4.1 Bei der Erstellung und Änderung von Bauten und baulichen Anlagen oder bei deren Nutzungsänderung sind die für die jeweilige Nutzung erforderlichen Abstellplätze für Motorfahrzeuge zu schaffen, sofern nicht überwiegende Interessen des Umweltschutzes oder der Raumplanung entgegenstehen (§ 147 Abs. 1 des Planungs- und Baugesetzes [PBG, BGS 711.1]). Die für die jeweilige Nutzung erforderlichen oder zulässigen Abstellplätze werden von der Baubehörde festgelegt (§ 42 Abs. 1 KBV). Gegen Verfügungen und Entscheide der Baubehörde kann beim BJD und gegen dessen Entscheide beim Verwaltungsgericht Beschwerde geführt werden (§ 2 Abs. 3 KBV).

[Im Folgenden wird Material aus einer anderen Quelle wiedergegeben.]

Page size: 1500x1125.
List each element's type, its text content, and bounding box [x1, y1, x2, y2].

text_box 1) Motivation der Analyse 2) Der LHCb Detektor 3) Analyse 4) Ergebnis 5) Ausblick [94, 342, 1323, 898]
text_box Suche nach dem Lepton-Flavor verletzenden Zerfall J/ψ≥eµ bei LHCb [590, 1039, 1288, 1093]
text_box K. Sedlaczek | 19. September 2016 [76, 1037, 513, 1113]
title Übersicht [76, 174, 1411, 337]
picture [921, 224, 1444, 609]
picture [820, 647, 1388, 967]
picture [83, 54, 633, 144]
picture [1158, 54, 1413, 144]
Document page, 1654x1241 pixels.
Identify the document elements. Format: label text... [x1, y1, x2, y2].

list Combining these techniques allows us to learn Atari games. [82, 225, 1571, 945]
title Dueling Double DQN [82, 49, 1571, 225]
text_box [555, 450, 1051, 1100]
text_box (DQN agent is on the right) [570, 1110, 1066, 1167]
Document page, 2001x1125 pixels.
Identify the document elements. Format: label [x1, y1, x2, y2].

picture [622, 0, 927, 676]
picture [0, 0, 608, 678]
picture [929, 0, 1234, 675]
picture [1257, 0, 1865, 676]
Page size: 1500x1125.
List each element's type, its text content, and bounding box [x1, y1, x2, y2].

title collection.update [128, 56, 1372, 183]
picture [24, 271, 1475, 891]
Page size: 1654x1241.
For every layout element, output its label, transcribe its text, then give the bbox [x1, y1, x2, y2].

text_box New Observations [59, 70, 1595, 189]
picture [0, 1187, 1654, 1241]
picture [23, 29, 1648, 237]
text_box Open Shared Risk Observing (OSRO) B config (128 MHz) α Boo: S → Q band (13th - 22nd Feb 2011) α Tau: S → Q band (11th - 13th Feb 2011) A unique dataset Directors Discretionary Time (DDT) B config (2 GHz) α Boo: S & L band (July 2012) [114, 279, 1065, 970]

Können oder dürfen die erforderlichen Abstellflächen nicht in geeigneter Lage erstellt werden, so hat der Grundeigentümer nach Vorschrift der Gemeinde sich entweder an einem Gemeinschaftsunternehmen zur Schaffung von Parkraum zu beteiligen oder nach § 43 GBV eine Ersatzabgabe zu entrichten, welche von der Gemeinde für öffentliche Abstellflächen und den öffentlichen Verkehr zu verwenden ist (§ 147 Abs. 5 PBG). Die Höhe der Ersatzabgabe für jeden erforderlichen Abstellplatz ist im Reglement der Gemeinde festzulegen (Art. 43 Abs. 2 GBV). Ist eine Ersatzabgabe zu bezahlen, so gelten für das Einsprache- und Beschwerdeverfahren die §§ 16 und 17 GBV sinngemäss (§ 43 Abs. 1 GBV), d.h. Einsprache ist beim Gemeinderat und Beschwerde dagegen bei der Kantonalen Schätzungskommission einzureichen. In der Gemeindeordnung kann anstelle des Gemeinderates die Gemeinderatskommission oder eine besondere Kommission als letzte Beschwerdeinstanz der Gemeinde eingesetzt werden (§ 197 Abs. 2 des Gemeindegesetzes [GG, BGS 131.1]). In der Gemeindeordnung der Stadt Solothurn wurde die Beschwerdekommission als letzte Beschwerdeinstanz der Gemeinde eingesetzt (§ 60 Abs. 1 der Gemeindeordnung der Einwohnergemeinde der Stadt Solothurn).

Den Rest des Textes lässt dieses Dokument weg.